▸ Problem description:
Line count for "with": state how many lines of the data below include it, and output nothing more.
# # # #
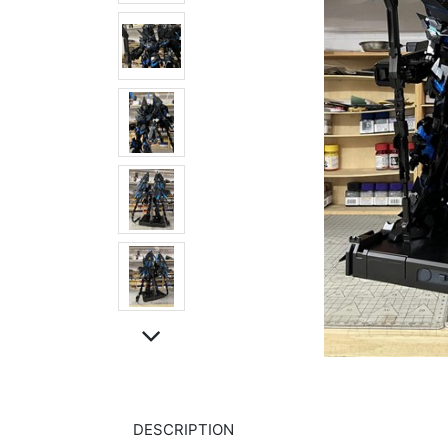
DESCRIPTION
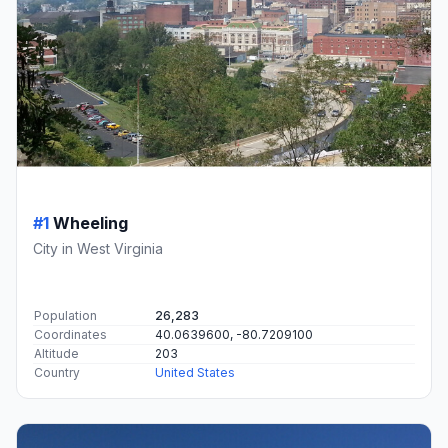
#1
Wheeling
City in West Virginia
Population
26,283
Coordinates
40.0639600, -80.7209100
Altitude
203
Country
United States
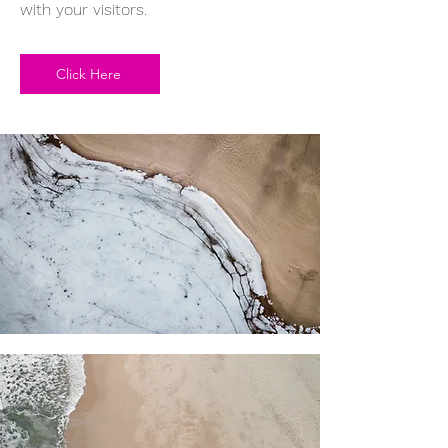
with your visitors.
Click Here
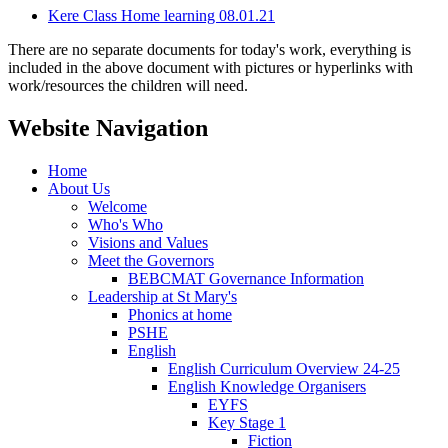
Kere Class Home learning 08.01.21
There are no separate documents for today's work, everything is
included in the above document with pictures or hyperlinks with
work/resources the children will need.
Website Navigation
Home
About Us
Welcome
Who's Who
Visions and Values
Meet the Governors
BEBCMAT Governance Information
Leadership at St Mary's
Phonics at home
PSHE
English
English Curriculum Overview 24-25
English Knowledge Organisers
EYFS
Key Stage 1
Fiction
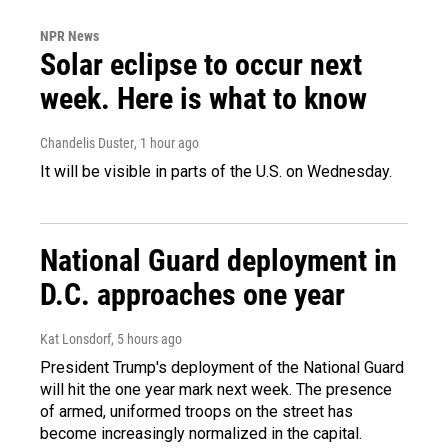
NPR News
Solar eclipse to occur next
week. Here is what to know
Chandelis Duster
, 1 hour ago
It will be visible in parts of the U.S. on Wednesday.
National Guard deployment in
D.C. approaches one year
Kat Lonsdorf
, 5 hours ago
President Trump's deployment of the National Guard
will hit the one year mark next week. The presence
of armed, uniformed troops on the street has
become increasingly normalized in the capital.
# # # #
▸ Answer box:
2